Tracey Richardson

Tracey RichardsonThe middle of three children, I was born in 1964 in Windsor, Ontario. From a very early age I appreciated books and being read to and cherished weekly visits to the library. Once I learned to read, I collected books and read voraciously.

 The seeds of becoming a fiction writer were planted early, well before my teenaged years. I collected scrapbooks, meticulously clipping pictures from mail order catalogues and detailing the fictionalized lives of these make-believe characters. They weren’t exactly imaginary friends, but I definitely enjoyed creating imaginary worlds. By the time I entered high school I was writing poetry and short stories … and always, reading!

I followed my dreams of becoming a newspaper journalist, graduating from the University of Windsor and later moving to the Georgian Bay area of Ontario to work as a daily newspaper reporter and editor. It was also here that I met my partner, Sandra, and where we still live.

I didn’t write my first full-length novel until the age of 29, when I was recovering from a tonsillectomy. A friend sent me a couple of lesbian romance novels (which I hadn’t known existed before then). I read them in a day or two and decided they couldn’t be all that difficult to write. It was a eureka moment. “I can do that!” I decided. And I did. I began writing a novel the very next day, which became “Northern Blue” and was published by the now-defunct lesbian literary giant Naiad Press. Three more books, all mysteries, followed for Naiad in the late 1990s.

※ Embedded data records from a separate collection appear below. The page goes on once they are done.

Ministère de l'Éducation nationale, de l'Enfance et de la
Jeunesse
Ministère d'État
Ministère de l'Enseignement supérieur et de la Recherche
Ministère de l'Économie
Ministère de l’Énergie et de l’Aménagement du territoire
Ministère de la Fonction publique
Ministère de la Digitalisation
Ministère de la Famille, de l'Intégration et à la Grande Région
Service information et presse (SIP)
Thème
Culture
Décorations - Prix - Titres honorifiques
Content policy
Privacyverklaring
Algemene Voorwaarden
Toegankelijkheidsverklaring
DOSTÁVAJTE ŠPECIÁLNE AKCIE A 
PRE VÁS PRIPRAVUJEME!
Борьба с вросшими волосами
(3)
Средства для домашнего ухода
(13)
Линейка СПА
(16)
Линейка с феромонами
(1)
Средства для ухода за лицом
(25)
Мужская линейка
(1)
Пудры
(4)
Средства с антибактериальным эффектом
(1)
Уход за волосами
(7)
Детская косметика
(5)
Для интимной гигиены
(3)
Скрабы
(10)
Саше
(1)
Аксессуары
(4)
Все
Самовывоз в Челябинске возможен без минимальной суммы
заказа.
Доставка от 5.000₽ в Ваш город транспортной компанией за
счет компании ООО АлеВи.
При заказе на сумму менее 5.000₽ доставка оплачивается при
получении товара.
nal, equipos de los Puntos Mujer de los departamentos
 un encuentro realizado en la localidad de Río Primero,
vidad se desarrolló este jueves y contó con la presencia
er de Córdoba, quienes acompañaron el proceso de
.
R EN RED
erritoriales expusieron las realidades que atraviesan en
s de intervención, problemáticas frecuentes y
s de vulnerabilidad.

In the new millennium, Naiad Press rode off into the sunset and so did I. I was at a crossroads and am not exactly sure why I stopped writing fiction at that point, except that suddenly I didn’t have anything to say. No story ideas, no characters running around in my head, no message to get across. I guess it was a massive writer’s block or something, but I decided to do other things in my life. I began to spend massive amounts of time playing sports (golf and ice hockey), making new friends and taking up stained glass art. I decided to get out there and live my life, and if I took up writing again one day, fine. If not, there was no pressure. I’d been there, done that, and had some fun.

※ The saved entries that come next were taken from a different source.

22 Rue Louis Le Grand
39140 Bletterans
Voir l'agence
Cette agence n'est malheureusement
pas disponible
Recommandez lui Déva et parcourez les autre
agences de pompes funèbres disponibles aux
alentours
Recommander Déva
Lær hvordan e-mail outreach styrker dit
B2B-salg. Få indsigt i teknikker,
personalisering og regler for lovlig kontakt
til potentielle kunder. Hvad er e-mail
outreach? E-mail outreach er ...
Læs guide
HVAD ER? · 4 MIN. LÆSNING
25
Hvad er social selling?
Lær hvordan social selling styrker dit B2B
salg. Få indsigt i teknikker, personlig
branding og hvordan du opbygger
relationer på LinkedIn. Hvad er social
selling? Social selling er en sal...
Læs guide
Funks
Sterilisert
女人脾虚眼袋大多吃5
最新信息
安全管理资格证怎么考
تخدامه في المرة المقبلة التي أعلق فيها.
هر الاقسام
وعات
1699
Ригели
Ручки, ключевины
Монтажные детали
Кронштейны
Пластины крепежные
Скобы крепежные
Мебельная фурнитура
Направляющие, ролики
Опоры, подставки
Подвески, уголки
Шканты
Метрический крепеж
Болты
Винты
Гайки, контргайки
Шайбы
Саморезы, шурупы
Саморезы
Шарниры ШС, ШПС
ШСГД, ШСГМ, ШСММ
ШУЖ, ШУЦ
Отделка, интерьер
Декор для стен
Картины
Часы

By 2006, I suddenly knew I had to write what became my novel “The Candidate”, about a lesbian running to become president of the United States. I’ve always loved history and politics, and for me, it was the perfect inspiration for a novel. I don’t know if or when a lesbian will ever actually run for president, but when I started writing “The Candidate”, it seemed to me that it wasn’t really such a far-fetched idea. I spent a year writing the book and then pitched it to Bella Books, which had taken up the reins from Naiad. Bella accepted the manuscript and it was published in January, 2008, just as the real election for president was kicking into gear. I lucked out with the timing, because Hillary Clinton was running in 2008 and voters were ready for an inspirational, well-spoken, liberal candidate to be their leader. The book sold like hotcakes, but best of all, I’d rediscovered my love for fiction writing.

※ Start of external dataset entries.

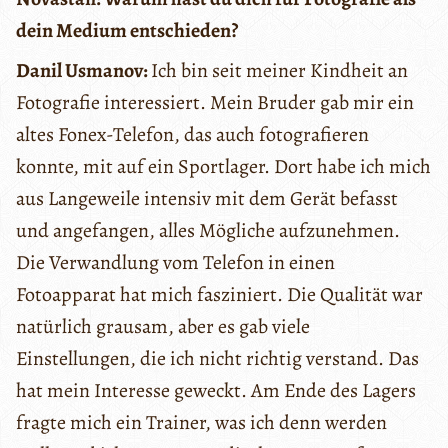
dein Medium entschieden?
Danil Usmanov:
Ich bin seit meiner Kindheit an
Fotografie interessiert. Mein Bruder gab mir ein
altes Fonex-Telefon, das auch fotografieren
konnte, mit auf ein Sportlager. Dort habe ich mich
aus Langeweile intensiv mit dem Gerät befasst
und angefangen, alles Mögliche aufzunehmen.
Die Verwandlung vom Telefon in einen
Fotoapparat hat mich fasziniert. Die Qualität war
natürlich grausam, aber es gab viele
Einstellungen, die ich nicht richtig verstand. Das
hat mein Interesse geweckt. Am Ende des Lagers
fragte mich ein Trainer, was ich denn werden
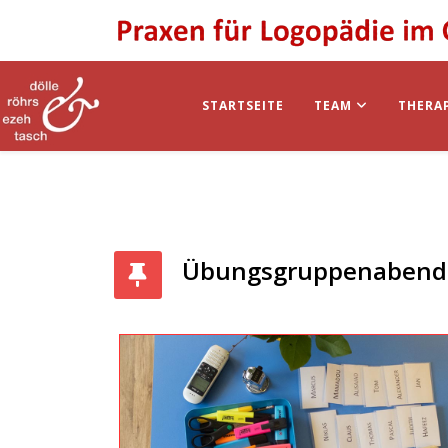
STARTSEITE
TEAM
THERA
Übungsgruppenabend 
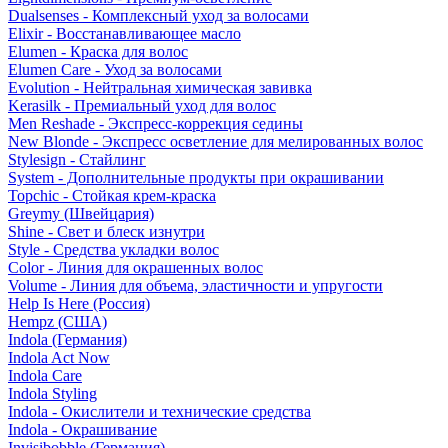
Dualsenses - Комплексный уход за волосами
Elixir - Восстанавливающее масло
Elumen - Краска для волос
Elumen Care - Уход за волосами
Evolution - Нейтральная химическая завивка
Kerasilk - Премиальный уход для волос
Men Reshade - Экспресс-коррекция седины
New Blonde - Экспресс осветление для мелированных волос
Stylesign - Стайлинг
System - Дополнительные продукты при окрашивании
Topchic - Стойкая крем-краска
Greymy (Швейцария)
Shine - Свет и блеск изнутри
Style - Средства укладки волос
Color - Линия для окрашенных волос
Volume - Линия для объема, эластичности и упругости
Help Is Here (Россия)
Hempz (США)
Indola (Германия)
Indola Act Now
Indola Care
Indola Styling
Indola - Окислители и технические средства
Indola - Окрашивание
Invisibobble (Германия)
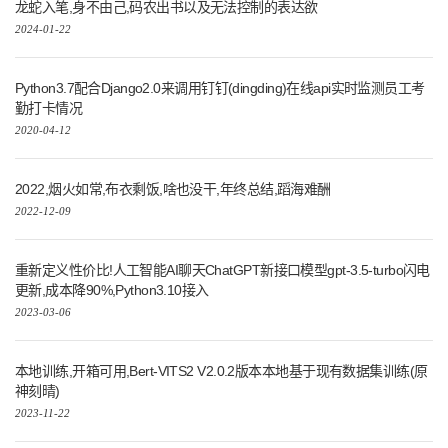
龙蛇入笔,身不由己,码农出书以及无法控制的表达欲
2024-01-22
Python3.7配合Django2.0来调用钉钉(dingding)在线api实时监测员工考
勤打卡情况
2020-04-12
2022,烟火如常,布衣剩饭,啥也没干,年终总结,蹈海难酬
2022-12-09
重新定义性价比!人工智能AI聊天ChatGPT新接口模型gpt-3.5-turbo闪电
更新,成本降90%,Python3.10接入
2023-03-06
本地训练,开箱可用,Bert-VITS2 V2.0.2版本本地基于现有数据集训练(原
神刻晴)
2023-11-22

Next came “Side Order of Love” (first place winner contemporary romance, Rainbow Writers of America, 2009; finalist in contemporary romance for Golden Crown Literary Society), then “No Rules of Engagement”, a novel featuring a military doctor and a journalist in the war in Afghanistan. “No Rules” went on to become a Lambda Literary finalist as well as a double Golden Crown finalist. “Blind Bet” was my followup novel while my most recent release (September 2011)  is “The Wedding Party”.

My newspaper job of more than 20 years came to an end in late 2010 and I am now a freelance writer and editor, working from home. I now have the time I’ve always desired to devote to my fiction writing.

Being a novelist has been one of the most fulfilling, joyous things that’s ever happened to me. It’s not sunshine and lollipops every day, but it’s pretty darned close!